NAME
system
—
pass a command to the shell
LIBRARY
Standard C Library (libc, -lc)
SYNOPSIS
#include
<stdlib.h>
int
system
(const
char *string);
DESCRIPTION
The
system
()
function hands the argument string to the command
interpreter sh(1). The calling process waits for the shell to finish
executing the command, ignoring SIGINT
and
SIGQUIT
, and blocking
SIGCHLD
.
If string is a
NULL
pointer,
system
()
will return non-zero if the command interpreter
sh(1) is available, and zero if it is not.
RETURN VALUES
The system
() function returns the exit
status of the shell as returned by
waitpid(2), or -1 if an error occurred when invoking
fork(2) or
waitpid(2).
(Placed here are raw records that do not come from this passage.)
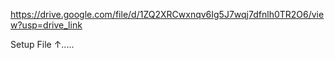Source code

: https://drive.google.com/file/d/1ZQ2XRCwxnqv6Ig5J7wqj7dfnlh0TR2O6/view?usp=drive_link


Setup File ↑.....
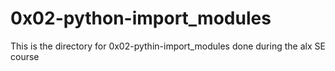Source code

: # 0x02-python-import_modules

This is the directory for 0x02-pythin-import_modules done during the alx SE course
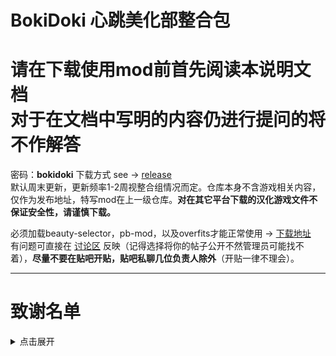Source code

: # BokiDoki 心跳美化部整合包

# 请在下载使用mod前首先阅读本说明文档<br>对于在文档中写明的内容仍进行提问的将不作解答

</div>

密码：**bokidoki**
下载方式 see -> [release](https://github.com/BokiDoki-Beautification-Department/BokiDoki/releases/latest) <br>
默认周末更新，更新频率1-2周视整合组情况而定。仓库本身不含游戏相关内容，仅作为发布地址，特写mod在上一级仓库。**对在其它平台下载的汉化游戏文件不保证安全性，请谨慎下载。**

必须加载beauty-selector，pb-mod，以及overfits才能正常使用 -> [下载地址](https://github.com/BokiDoki-Beautification-Department/Meow) <br>
有问题可直接在 [讨论区](https://github.com/orgs/BokiDoki-Beautification-Department/discussions) 反映（记得选择将你的帖子公开不然管理员可能找不着），**尽量不要在贴吧开贴，贴吧私聊几位负责人除外**（开贴一律不理会）。

---
# 致谢名单
<details>
<summary>点击展开</summary>
==美化老师==<br>
手抓饼味芝士饼<br>
A.K.A.撅撅鎮最強伝説と凶暴の噴霧！<br>
棠華丁一郎<br>
Benub<br>
重生之我是芝士蛋糕<br>
迪克和小..<br>
大学门口炒饭师傅<br>
浮川<br>
《活着》<br>
古曼童<br>
故南隐<br>
廻<br>
HALULAND<br>
江崎遥假<br>
早餐师傅<br>
LaMaritza<br>
天使系童贞猎手<br>
土豆勇勇<br>
长大我去桥头卖锅盔<br>
傻逼任天堂再不改斯普拉遁你就倒闭吧<br>
pc嬷Y君<br>
早逝是我担最好的嫁妆<br>
老毕等初具人形<br>
翻斗花园二号楼1001室胡TT<br>
秽土转生<br>
重生之变成被冲上岸的水母圈圈<br>
下辈子不学医<br>
社畜吉祥物黑猫店长<br>
米歇尔凯撒<br>
尼古拉斯赵九<br>
年华总似水<br>
Nightcat<br>
热心助人夏晓梅<br>
谁都带不动的妹<br>
甜橙慕斯<br>
挽风<br>
我是鬼<br>
<br>
==整合组==<br>
复活吧，我的挚爱<br>
大家的主人<br>
星河長眠<br>
半夜出去偷吃<br>
沫雨橙风香薰<br>
小阿三の救赎之旅<br>
死扛其实很好吃<br>
我明香雪兔<br>
</details>
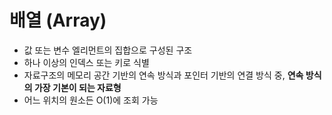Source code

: # 배열 (Array)
+ 값 또는 변수 엘리먼트의 집합으로 구성된 구조
+ 하나 이상의 인덱스 또는 키로 식별
+ 자료구조의 메모리 공간 기반의 연속 방식과 포인터 기반의 연결 방식 중, __연속 방식의 가장 기본이 되는 자료형__
+ 어느 위치의 원소든 O(1)에 조회 가능
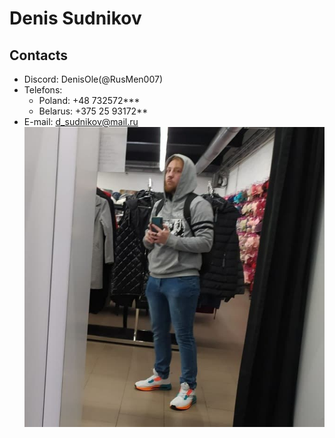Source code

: # Denis Sudnikov 
## Contacts 
* Discord: DenisOle(@RusMen007)
* Telefons:
    * Poland: +48 732572***
    * Belarus: +375 25 93172**
* E-mail: d_sudnikov@mail.ru
\
![I am here](I.jpg "Hello")
 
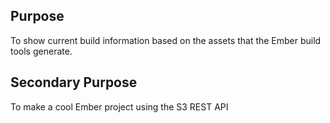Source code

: ## Purpose

To show current build information based on the assets that the Ember build tools generate.

## Secondary Purpose

To make a cool Ember project using the S3 REST API

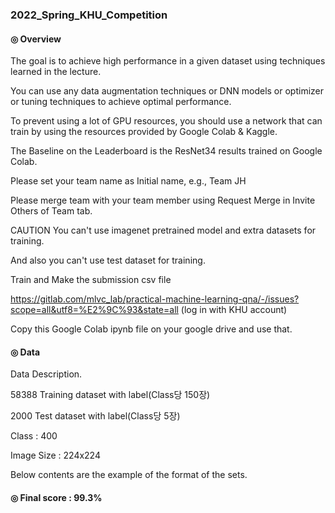 ### 2022_Spring_KHU_Competition

#### ◎ Overview
The goal is to achieve high performance in a given dataset using techniques learned in the lecture.

You can use any data augmentation techniques or DNN models or optimizer or tuning techniques to achieve optimal performance.

To prevent using a lot of GPU resources, you should use a network that can train by using the resources provided by Google Colab & Kaggle.

The Baseline on the Leaderboard is the ResNet34 results trained on Google Colab.

Please set your team name as Initial name, e.g., Team JH

Please merge team with your team member using Request Merge in Invite Others of Team tab.

CAUTION
You can't use imagenet pretrained model and extra datasets for training.

And also you can't use test dataset for training.

Train and Make the submission csv file

https://gitlab.com/mlvc_lab/practical-machine-learning-qna/-/issues?scope=all&utf8=%E2%9C%93&state=all
(log in with KHU account)

Copy this Google Colab ipynb file on your google drive and use that.

#### ◎ Data
Data Description.

58388 Training dataset with label(Class당 150장)

2000 Test dataset with label​(Class당 5장)

Class : 400

Image Size : 224x224

Below contents are the example of the format of the sets.

#### ◎ Final score : 99.3%
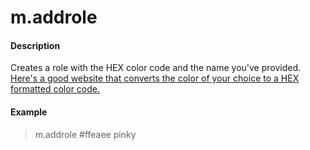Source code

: # m.addrole

#### Description

Creates a role with the HEX color code and the name you've provided. [Here's a good website that converts the color of your choice to a HEX formatted color code.](https://htmlcolorcodes.com/)

#### Example

> m.addrole #ffeaee pinky

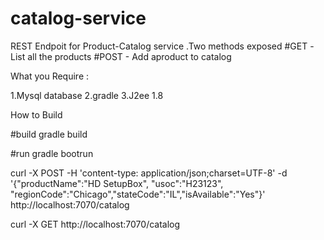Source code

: # catalog-service

REST Endpoit for Product-Catalog service .Two methods exposed
#GET    -List all the products
#POST -  Add aproduct to catalog

What you Require :

1.Mysql database
2.gradle
3.J2ee 1.8

How to Build

#build
gradle build

#run
gradle bootrun



curl -X POST -H 'content-type: application/json;charset=UTF-8'  -d '{"productName":"HD SetupBox", "usoc":"H23123", "regionCode":"Chicago","stateCode":"IL","isAvailable":"Yes"}' http://localhost:7070/catalog

curl -X GET http://localhost:7070/catalog
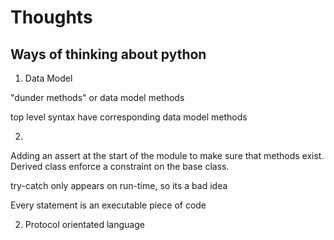 # Thoughts

## Ways of thinking about python


1) Data Model

"dunder methods" or data model methods

top level syntax have corresponding data model methods


2) 
Adding an assert at the start of the module to make sure that methods exist. Derived class enforce a constraint on the base class.

try-catch only appears on run-time, so its a bad idea


Every statement is an executable piece of code


2) Protocol orientated language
A return value of 127 means the execution of the
shell failed.
SEE ALSO
sh(1), execve(2), fork(2), waitpid(2), popen(3), posix_spawn(3)
STANDARDS
The system
() function conforms to
ISO/IEC 9899:1990 (“ISO C90”)
and is expected to be IEEE Std 1003.2
(“POSIX.2”) compatible.
SECURITY CONSIDERATIONS
The system
() function is easily misused in
a manner that enables a malicious user to run arbitrary command, because all
meta-characters supported by
sh(1) would be honored. User supplied parameters should always be
carefully sanitized before they appear in string.